• What the task asks:
All records that follow are to be output exactly.

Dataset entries
==*==

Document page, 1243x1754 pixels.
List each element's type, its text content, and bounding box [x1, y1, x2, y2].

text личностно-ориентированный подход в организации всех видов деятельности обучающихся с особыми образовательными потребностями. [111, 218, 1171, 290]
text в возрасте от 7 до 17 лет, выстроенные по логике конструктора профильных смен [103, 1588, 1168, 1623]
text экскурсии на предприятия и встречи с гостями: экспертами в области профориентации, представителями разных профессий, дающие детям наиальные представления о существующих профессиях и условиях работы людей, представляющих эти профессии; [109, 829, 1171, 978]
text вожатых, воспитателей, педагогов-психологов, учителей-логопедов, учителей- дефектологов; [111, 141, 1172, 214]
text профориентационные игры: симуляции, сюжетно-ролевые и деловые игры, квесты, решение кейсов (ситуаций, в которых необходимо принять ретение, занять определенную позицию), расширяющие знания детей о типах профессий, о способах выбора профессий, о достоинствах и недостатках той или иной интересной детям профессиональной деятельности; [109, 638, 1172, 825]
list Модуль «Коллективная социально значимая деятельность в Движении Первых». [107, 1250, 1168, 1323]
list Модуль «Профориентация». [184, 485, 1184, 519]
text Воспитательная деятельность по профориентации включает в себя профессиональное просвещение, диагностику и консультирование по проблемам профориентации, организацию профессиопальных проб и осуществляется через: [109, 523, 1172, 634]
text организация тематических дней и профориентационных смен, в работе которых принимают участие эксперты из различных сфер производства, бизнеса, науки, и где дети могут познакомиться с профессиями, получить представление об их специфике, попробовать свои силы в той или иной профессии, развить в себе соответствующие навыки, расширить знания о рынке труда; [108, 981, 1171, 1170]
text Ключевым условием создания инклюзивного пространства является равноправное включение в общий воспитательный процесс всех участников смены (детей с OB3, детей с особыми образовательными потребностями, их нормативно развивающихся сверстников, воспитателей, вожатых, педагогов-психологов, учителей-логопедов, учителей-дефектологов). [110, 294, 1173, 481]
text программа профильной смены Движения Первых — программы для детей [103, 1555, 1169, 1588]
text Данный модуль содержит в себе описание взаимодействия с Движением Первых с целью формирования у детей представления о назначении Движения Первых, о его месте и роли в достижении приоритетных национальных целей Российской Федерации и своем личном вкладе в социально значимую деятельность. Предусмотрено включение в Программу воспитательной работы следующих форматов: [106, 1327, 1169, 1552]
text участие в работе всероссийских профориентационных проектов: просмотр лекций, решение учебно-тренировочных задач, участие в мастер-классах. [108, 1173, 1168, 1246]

==*==

• Answer space:
Document page, 1243x1754 pixels.
List each element's type, its text content, and bounding box [x1, y1, x2, y2].

text личностно-ориентированный подход в организации всех видов деятельности обучающихся с особыми образовательными потребностями. [111, 218, 1171, 290]
text в возрасте от 7 до 17 лет, выстроенные по логике конструктора профильных смен [103, 1588, 1168, 1623]
text экскурсии на предприятия и встречи с гостями: экспертами в области профориентации, представителями разных профессий, дающие детям наиальные представления о существующих профессиях и условиях работы людей, представляющих эти профессии; [109, 829, 1171, 978]
text вожатых, воспитателей, педагогов-психологов, учителей-логопедов, учителей- дефектологов; [111, 141, 1172, 214]
text профориентационные игры: симуляции, сюжетно-ролевые и деловые игры, квесты, решение кейсов (ситуаций, в которых необходимо принять ретение, занять определенную позицию), расширяющие знания детей о типах профессий, о способах выбора профессий, о достоинствах и недостатках той или иной интересной детям профессиональной деятельности; [109, 638, 1172, 825]
list Модуль «Коллективная социально значимая деятельность в Движении Первых». [107, 1250, 1168, 1323]
list Модуль «Профориентация». [184, 485, 1184, 519]
text Воспитательная деятельность по профориентации включает в себя профессиональное просвещение, диагностику и консультирование по проблемам профориентации, организацию профессиопальных проб и осуществляется через: [109, 523, 1172, 634]
text организация тематических дней и профориентационных смен, в работе которых принимают участие эксперты из различных сфер производства, бизнеса, науки, и где дети могут познакомиться с профессиями, получить представление об их специфике, попробовать свои силы в той или иной профессии, развить в себе соответствующие навыки, расширить знания о рынке труда; [108, 981, 1171, 1170]
text Ключевым условием создания инклюзивного пространства является равноправное включение в общий воспитательный процесс всех участников смены (детей с OB3, детей с особыми образовательными потребностями, их нормативно развивающихся сверстников, воспитателей, вожатых, педагогов-психологов, учителей-логопедов, учителей-дефектологов). [110, 294, 1173, 481]
text программа профильной смены Движения Первых — программы для детей [103, 1555, 1169, 1588]
text Данный модуль содержит в себе описание взаимодействия с Движением Первых с целью формирования у детей представления о назначении Движения Первых, о его месте и роли в достижении приоритетных национальных целей Российской Федерации и своем личном вкладе в социально значимую деятельность. Предусмотрено включение в Программу воспитательной работы следующих форматов: [106, 1327, 1169, 1552]
text участие в работе всероссийских профориентационных проектов: просмотр лекций, решение учебно-тренировочных задач, участие в мастер-классах. [108, 1173, 1168, 1246]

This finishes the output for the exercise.